Thoughts: My Mother’s Poems

 

Peggy Atkins 1968

We are still preparing the family home to sell. I have brought three loads of furniture, books, odds and ends from Virginia to Vermont over the past three months.

It is odd, seeing things that were always in my parents’ home in my home. There is both a sense of displacement, and a smile of warm memories. They are physical reminders of my mother’s death and my dad’s decline. But they are also a reminder of things they instilled in me – the love of old things, the love of the stories people and things often have, Every time I look at the old post office, or the odd Persian oil lamp that now lives in my dining room, their stories rise unbidden and I smile, and at times, also still cry as their stories flood me with emotion.

One of the strangest things for me have been my mother’s poems.

It seems my mother has collected more of my poems than I have. There are hand made books of poems I wrote as a child. There are scribbled poems on envelopes and scraps of paper. There are poems I sent her as parts of letters from college and grad school. There is a hand written book I did, and a bound copy of my grad school thesis, a collection of short stories and poems. There are print outs from my blog going back years.

And, there was one poem she wrote. Just one.

It was a sad thing, that poem. I will not print it here. Obviously it was intensely private. None of us knew she had written it. It was one of those finds that often come as you clear out an estate. Something unexpected.

The sadness was not unexpected. In the years since my divorce, my mother had become increasingly open with her frustration and sadness at the last years of her life, how some of her choices had caused her great pain, and kept her back from being all the things she wanted for herself.

Don’t get me wrong. She was an amazingly positive woman, right to the end. The people she touched and encouraged is awe inspiring. Four months later, I still get notes about the impact she had on peoples’ lives. She was an encourager, always an encourager.

But the sadness was there, and her one poem shows how deep it ran.

I wonder at her outlets for that emotion. How did she survive the emotions? I know she talked to my sister. I know she talked to me. But she also held so much in. She often praised me for my “courage” in writing and more than that, posting, my poems each day. “You hang your heart out there.” she would say, “Like laundry on the line, where everyone can see the color of your most intimate things.”.

We were not raised to do that. Feelings were not encouraged. At least not the expression of them. My father has never understood it. Ultimately he accepted it in me, but never understood what kind of madness makes me write and  publish. He believed, with all his heart, that it set me up for being bullied and put down. That feelings are meant to be kept to ourselves.

My Mother understood what I have learned, however.  That putting it out there is part of my sanity. It is how I figure things out, wrestling for the words that I often cannot find in discussions or in the midst of what is happening in my life. I have learned, there’s little special about my emotions and struggles and joys except that they are amazingly common. We are more alike that different. And so sharing them, for others who struggle with the words, gives them voice as well as me.

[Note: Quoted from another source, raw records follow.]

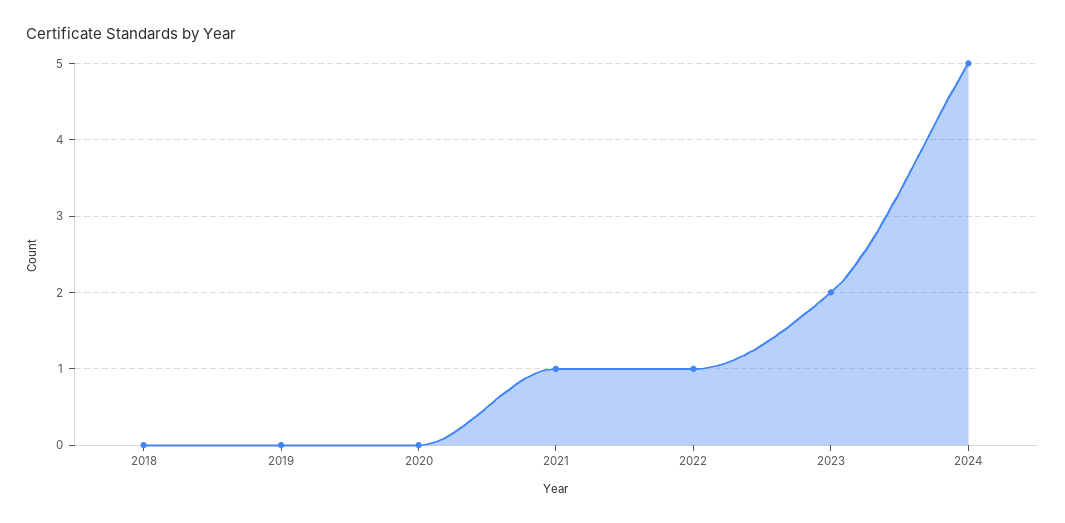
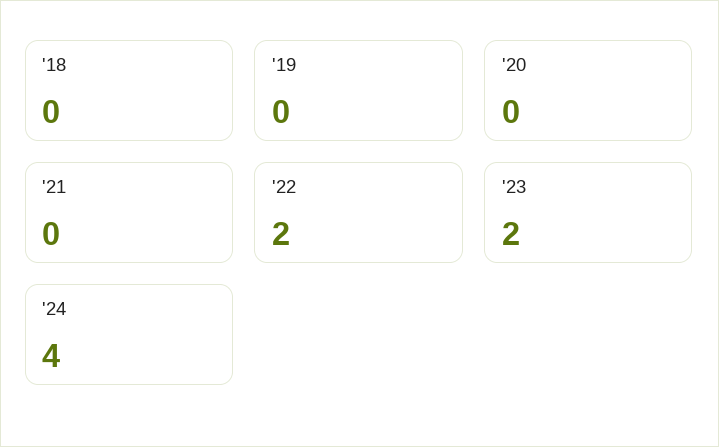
  {
    "2018": 0,
    "2019": 0,
    "2020": 0,
-   "2021": 1,
+   "2021": 0,
-   "2022": 1,
+   "2022": 2,
    "2023": 2,
-   "2024": 5
+   "2024": 4
  }

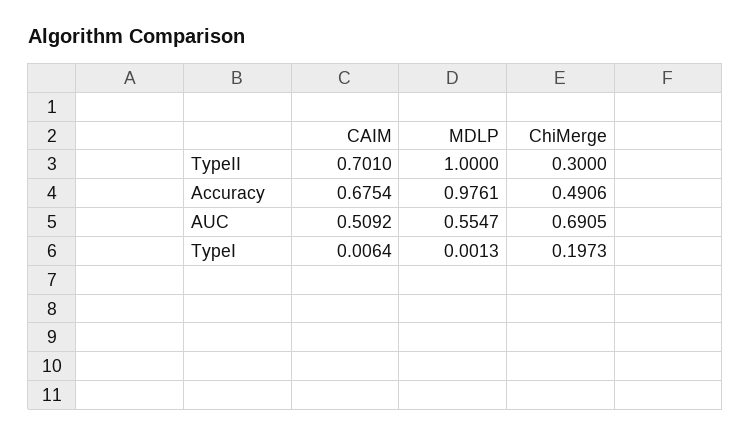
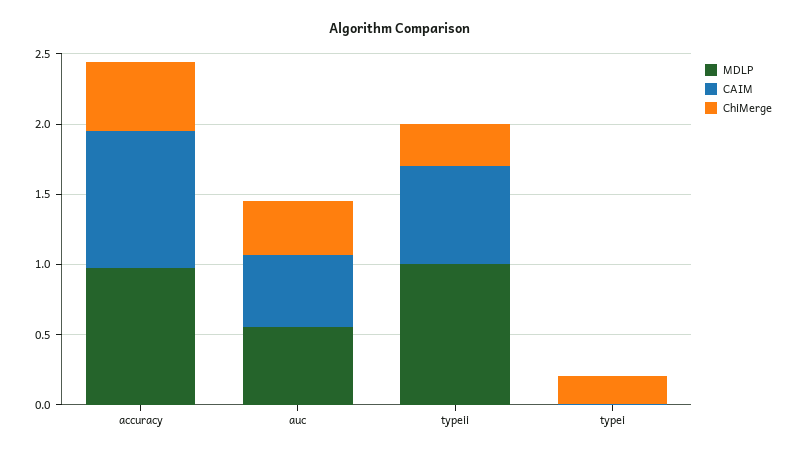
  {
    "CAIM": {
      "TypeII": 0.701,
-     "Accuracy": 0.6754,
+     "Accuracy": 1,
      "AUC": 0.5092,
      "TypeI": 0.0064
    },
    "MDLP": {
      "TypeII": 1,
      "Accuracy": 0.9761,
      "AUC": 0.5547,
      "TypeI": 0.0013
    },
    "ChiMerge": {
      "TypeII": 0.3,
      "Accuracy": 0.4906,
-     "AUC": 0.6905,
+     "AUC": 0.4,
      "TypeI": 0.1973
    }
  }

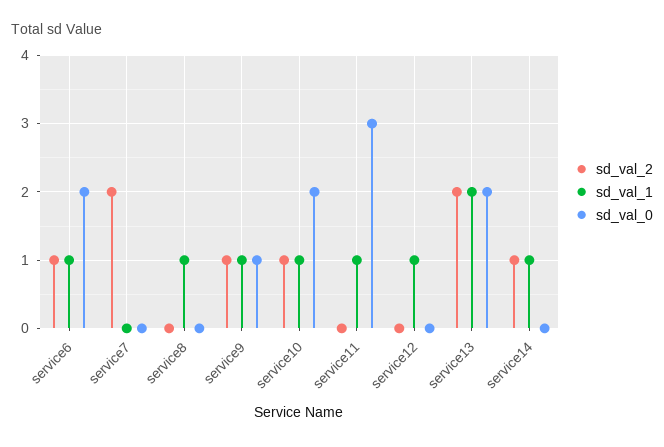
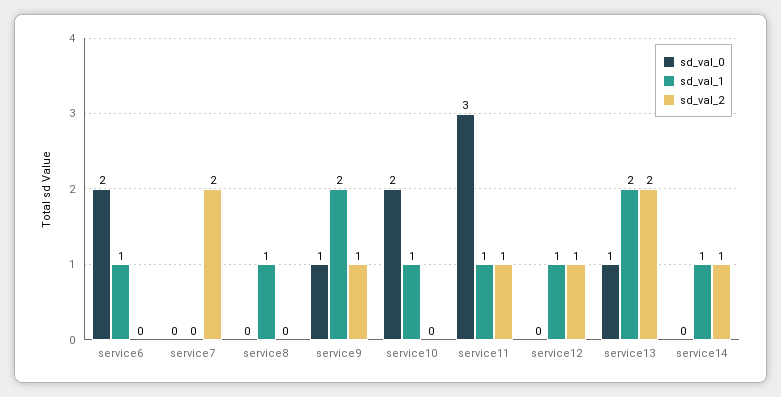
  {
    "sd_val_2": {
-     "service6": 1,
+     "service6": 0,
      "service7": 2,
      "service8": 0,
      "service9": 1,
-     "service10": 1,
+     "service10": 0,
-     "service11": 0,
+     "service11": 1,
-     "service12": 0,
+     "service12": 1,
      "service13": 2,
      "service14": 1
    },
    "sd_val_1": {
      "service6": 1,
      "service7": 0,
      "service8": 1,
-     "service9": 1,
+     "service9": 2,
      "service10": 1,
      "service11": 1,
      "service12": 1,
      "service13": 2,
      "service14": 1
    },
    "sd_val_0": {
      "service6": 2,
      "service7": 0,
      "service8": 0,
      "service9": 1,
      "service10": 2,
      "service11": 3,
      "service12": 0,
-     "service13": 2,
+     "service13": 1,
      "service14": 0
    }
  }

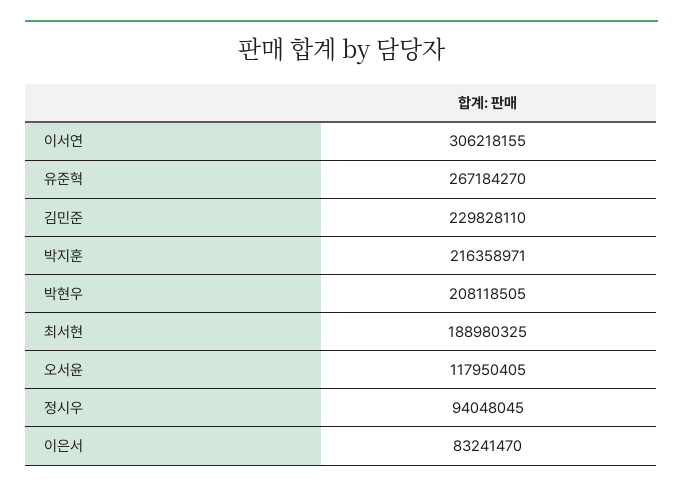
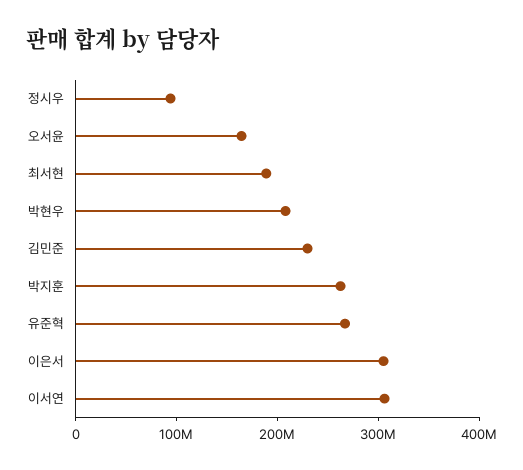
  {
    "이서연": 306218155,
    "유준혁": 267184270,
    "김민준": 229828110,
-   "박지훈": 216358971,
+   "박지훈": 260000000,
    "박현우": 208118505,
    "최서현": 188980325,
-   "오서윤": 117950405,
+   "오서윤": 160000000,
    "정시우": 94048045,
-   "이은서": 83241470
+   "이은서": 300000000
  }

I look at the one poem my mother wrote and never shared. Not with any of us. It’s good. She was a good writer, a professional and a perfectionist in her wordcraft. But this she wrote and tucked away. Only to be found now.

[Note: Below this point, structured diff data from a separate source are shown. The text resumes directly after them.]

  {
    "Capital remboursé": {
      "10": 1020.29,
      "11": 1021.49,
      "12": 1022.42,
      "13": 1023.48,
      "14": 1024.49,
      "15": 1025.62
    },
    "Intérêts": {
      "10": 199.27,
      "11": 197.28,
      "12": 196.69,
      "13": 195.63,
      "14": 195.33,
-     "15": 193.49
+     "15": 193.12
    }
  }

I wish she had written more. We carry so much of her in our heart. But we have so little of her in writing. And for me at least, having more words would be powerful, especially if they were as heartfelt as this one poem.

I am grateful for this one poem however. I am grateful that she saved so many of mine – it is like discovering my own journey as a writer. Most of all, I a grateful for her encouragement, which floods back to me as I sort through and read this four inch stack of saved words. I smile. I cry. I smile.

In a way, I realize, all my poems are my mother’s poems. And the poems of every person who has touched my heart, in love and pain, or both. That whole stack of scribbled, typed and printed poetry? Hers. And maybe yours. More so than mine.

Be well. Travel wisely.

Tom

PS – the picture was taken of her in the sixties. I have a huge box of pictures to scan in, and this is the one that I scanned first. It’s how I remember her as a child, and I am feeling very child like as I wrote this.

2 comments

  1. You are an amazing man, Tom…..with what sounds like an amazing Mom who left part of her heart in her words, for you to find.